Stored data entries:
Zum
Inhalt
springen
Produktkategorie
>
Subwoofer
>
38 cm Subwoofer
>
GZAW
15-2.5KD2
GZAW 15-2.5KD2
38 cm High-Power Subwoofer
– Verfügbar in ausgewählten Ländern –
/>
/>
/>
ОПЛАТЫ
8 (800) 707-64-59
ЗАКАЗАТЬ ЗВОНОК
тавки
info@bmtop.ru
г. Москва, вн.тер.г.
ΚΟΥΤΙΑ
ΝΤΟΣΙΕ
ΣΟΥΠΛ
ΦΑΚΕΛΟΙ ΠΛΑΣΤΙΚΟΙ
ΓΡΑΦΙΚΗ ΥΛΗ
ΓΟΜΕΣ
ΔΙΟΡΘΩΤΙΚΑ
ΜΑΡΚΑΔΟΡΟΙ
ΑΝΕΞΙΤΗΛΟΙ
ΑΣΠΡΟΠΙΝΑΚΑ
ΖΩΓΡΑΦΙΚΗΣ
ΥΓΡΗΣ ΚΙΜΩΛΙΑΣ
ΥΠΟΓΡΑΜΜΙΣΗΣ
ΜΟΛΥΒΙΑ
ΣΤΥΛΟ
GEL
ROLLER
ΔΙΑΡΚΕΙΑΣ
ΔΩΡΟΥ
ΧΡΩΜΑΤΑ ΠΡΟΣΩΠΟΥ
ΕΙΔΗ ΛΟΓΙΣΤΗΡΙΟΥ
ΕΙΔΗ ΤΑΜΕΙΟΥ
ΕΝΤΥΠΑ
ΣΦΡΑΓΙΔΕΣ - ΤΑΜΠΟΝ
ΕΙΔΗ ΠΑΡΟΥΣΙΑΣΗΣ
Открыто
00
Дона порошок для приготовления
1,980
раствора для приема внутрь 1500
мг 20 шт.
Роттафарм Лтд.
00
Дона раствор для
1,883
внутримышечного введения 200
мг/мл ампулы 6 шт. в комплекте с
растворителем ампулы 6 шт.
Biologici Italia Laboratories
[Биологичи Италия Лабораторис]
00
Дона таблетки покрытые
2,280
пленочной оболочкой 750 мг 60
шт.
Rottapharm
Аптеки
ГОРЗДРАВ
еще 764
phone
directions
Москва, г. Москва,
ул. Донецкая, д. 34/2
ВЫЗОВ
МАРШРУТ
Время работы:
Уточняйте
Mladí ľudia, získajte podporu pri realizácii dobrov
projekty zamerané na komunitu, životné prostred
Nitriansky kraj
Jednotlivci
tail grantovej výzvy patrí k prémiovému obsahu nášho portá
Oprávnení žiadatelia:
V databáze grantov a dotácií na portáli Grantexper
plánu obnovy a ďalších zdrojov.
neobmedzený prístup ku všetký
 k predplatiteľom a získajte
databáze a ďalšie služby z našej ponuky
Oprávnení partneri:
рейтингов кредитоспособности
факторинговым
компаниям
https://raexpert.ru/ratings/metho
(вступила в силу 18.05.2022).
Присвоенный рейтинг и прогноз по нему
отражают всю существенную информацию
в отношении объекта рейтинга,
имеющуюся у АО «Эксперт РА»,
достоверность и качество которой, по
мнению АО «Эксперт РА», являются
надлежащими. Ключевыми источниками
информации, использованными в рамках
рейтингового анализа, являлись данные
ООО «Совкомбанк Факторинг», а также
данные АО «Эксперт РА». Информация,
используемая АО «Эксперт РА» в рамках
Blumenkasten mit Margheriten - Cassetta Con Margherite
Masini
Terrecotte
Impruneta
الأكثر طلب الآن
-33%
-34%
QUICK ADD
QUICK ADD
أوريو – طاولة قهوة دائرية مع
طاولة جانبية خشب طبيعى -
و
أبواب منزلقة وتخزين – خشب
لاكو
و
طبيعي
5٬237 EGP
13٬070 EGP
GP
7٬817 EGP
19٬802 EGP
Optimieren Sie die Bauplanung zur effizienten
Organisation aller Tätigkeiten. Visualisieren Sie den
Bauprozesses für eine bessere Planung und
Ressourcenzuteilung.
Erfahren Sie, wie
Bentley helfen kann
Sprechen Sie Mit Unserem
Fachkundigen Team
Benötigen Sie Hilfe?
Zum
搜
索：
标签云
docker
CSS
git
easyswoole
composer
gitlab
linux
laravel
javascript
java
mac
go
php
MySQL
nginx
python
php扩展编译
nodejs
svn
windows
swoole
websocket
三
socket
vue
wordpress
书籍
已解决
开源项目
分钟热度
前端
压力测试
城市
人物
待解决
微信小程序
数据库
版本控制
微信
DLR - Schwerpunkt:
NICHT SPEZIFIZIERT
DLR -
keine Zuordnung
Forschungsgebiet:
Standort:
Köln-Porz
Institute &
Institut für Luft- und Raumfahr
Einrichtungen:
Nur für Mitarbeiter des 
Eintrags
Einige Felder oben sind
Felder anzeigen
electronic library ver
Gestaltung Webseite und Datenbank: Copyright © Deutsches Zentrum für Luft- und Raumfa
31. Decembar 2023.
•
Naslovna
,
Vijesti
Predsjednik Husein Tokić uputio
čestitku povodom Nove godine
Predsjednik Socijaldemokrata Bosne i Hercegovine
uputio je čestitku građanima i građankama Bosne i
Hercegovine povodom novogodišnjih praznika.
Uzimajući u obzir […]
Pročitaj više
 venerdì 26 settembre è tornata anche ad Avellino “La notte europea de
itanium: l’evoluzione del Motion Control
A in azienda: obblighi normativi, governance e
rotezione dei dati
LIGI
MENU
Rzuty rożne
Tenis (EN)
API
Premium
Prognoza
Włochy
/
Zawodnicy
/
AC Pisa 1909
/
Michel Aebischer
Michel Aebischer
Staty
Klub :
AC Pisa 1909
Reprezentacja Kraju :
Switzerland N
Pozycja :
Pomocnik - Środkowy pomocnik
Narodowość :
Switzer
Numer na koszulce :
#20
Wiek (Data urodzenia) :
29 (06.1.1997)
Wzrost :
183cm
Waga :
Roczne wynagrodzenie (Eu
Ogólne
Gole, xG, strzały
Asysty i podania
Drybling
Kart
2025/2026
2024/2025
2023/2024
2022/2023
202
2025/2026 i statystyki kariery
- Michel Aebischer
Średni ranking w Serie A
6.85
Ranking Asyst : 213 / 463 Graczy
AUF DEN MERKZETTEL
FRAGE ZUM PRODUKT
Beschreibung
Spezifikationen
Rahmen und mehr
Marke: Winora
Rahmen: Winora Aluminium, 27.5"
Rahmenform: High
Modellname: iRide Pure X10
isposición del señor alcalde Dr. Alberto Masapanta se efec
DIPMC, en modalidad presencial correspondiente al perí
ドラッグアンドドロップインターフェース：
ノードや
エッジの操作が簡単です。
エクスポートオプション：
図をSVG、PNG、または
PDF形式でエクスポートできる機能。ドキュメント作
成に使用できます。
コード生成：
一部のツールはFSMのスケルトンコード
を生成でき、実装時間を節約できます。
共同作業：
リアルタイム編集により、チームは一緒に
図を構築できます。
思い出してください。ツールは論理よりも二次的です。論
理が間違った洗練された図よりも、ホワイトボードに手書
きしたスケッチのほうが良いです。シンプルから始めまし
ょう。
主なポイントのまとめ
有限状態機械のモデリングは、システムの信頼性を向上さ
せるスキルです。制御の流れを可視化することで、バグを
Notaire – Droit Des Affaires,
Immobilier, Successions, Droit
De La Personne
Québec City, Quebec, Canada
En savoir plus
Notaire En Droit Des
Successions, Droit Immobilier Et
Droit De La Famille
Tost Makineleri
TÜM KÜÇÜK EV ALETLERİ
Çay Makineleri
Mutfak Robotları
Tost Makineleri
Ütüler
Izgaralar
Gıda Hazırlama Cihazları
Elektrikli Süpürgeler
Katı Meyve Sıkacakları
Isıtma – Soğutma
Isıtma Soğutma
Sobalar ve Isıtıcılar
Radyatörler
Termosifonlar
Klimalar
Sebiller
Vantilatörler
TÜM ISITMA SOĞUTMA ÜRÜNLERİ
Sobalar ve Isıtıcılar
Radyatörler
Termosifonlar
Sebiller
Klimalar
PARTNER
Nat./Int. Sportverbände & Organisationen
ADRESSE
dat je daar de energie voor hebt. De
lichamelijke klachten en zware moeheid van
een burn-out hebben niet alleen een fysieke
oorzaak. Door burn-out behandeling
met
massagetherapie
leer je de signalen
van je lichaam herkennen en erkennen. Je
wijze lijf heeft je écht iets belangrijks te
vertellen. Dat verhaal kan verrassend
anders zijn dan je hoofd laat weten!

_TASK DIRECTIONS:_ Reproduce, word for word and in full, only the lines above that start at the line with "Hercegovine povodom novogodišnjih praznika." and run through the line with "van je lichaam herkennen en erkennen. Je", both ends included.

_REPLY TO THE EXERCISE:_
Hercegovine povodom novogodišnjih praznika.
Uzimajući u obzir […]
Pročitaj više
 venerdì 26 settembre è tornata anche ad Avellino “La notte europea de
itanium: l’evoluzione del Motion Control
A in azienda: obblighi normativi, governance e
rotezione dei dati
LIGI
MENU
Rzuty rożne
Tenis (EN)
API
Premium
Prognoza
Włochy
/
Zawodnicy
/
AC Pisa 1909
/
Michel Aebischer
Michel Aebischer
Staty
Klub :
AC Pisa 1909
Reprezentacja Kraju :
Switzerland N
Pozycja :
Pomocnik - Środkowy pomocnik
Narodowość :
Switzer
Numer na koszulce :
#20
Wiek (Data urodzenia) :
29 (06.1.1997)
Wzrost :
183cm
Waga :
Roczne wynagrodzenie (Eu
Ogólne
Gole, xG, strzały
Asysty i podania
Drybling
Kart
2025/2026
2024/2025
2023/2024
2022/2023
202
2025/2026 i statystyki kariery
- Michel Aebischer
Średni ranking w Serie A
6.85
Ranking Asyst : 213 / 463 Graczy
AUF DEN MERKZETTEL
FRAGE ZUM PRODUKT
Beschreibung
Spezifikationen
Rahmen und mehr
Marke: Winora
Rahmen: Winora Aluminium, 27.5"
Rahmenform: High
Modellname: iRide Pure X10
isposición del señor alcalde Dr. Alberto Masapanta se efec
DIPMC, en modalidad presencial correspondiente al perí
ドラッグアンドドロップインターフェース：
ノードや
エッジの操作が簡単です。
エクスポートオプション：
図をSVG、PNG、または
PDF形式でエクスポートできる機能。ドキュメント作
成に使用できます。
コード生成：
一部のツールはFSMのスケルトンコード
を生成でき、実装時間を節約できます。
共同作業：
リアルタイム編集により、チームは一緒に
図を構築できます。
思い出してください。ツールは論理よりも二次的です。論
理が間違った洗練された図よりも、ホワイトボードに手書
きしたスケッチのほうが良いです。シンプルから始めまし
ょう。
主なポイントのまとめ
有限状態機械のモデリングは、システムの信頼性を向上さ
せるスキルです。制御の流れを可視化することで、バグを
Notaire – Droit Des Affaires,
Immobilier, Successions, Droit
De La Personne
Québec City, Quebec, Canada
En savoir plus
Notaire En Droit Des
Successions, Droit Immobilier Et
Droit De La Famille
Tost Makineleri
TÜM KÜÇÜK EV ALETLERİ
Çay Makineleri
Mutfak Robotları
Tost Makineleri
Ütüler
Izgaralar
Gıda Hazırlama Cihazları
Elektrikli Süpürgeler
Katı Meyve Sıkacakları
Isıtma – Soğutma
Isıtma Soğutma
Sobalar ve Isıtıcılar
Radyatörler
Termosifonlar
Klimalar
Sebiller
Vantilatörler
TÜM ISITMA SOĞUTMA ÜRÜNLERİ
Sobalar ve Isıtıcılar
Radyatörler
Termosifonlar
Sebiller
Klimalar
PARTNER
Nat./Int. Sportverbände & Organisationen
ADRESSE
dat je daar de energie voor hebt. De
lichamelijke klachten en zware moeheid van
een burn-out hebben niet alleen een fysieke
oorzaak. Door burn-out behandeling
met
massagetherapie
leer je de signalen
van je lichaam herkennen en erkennen. Je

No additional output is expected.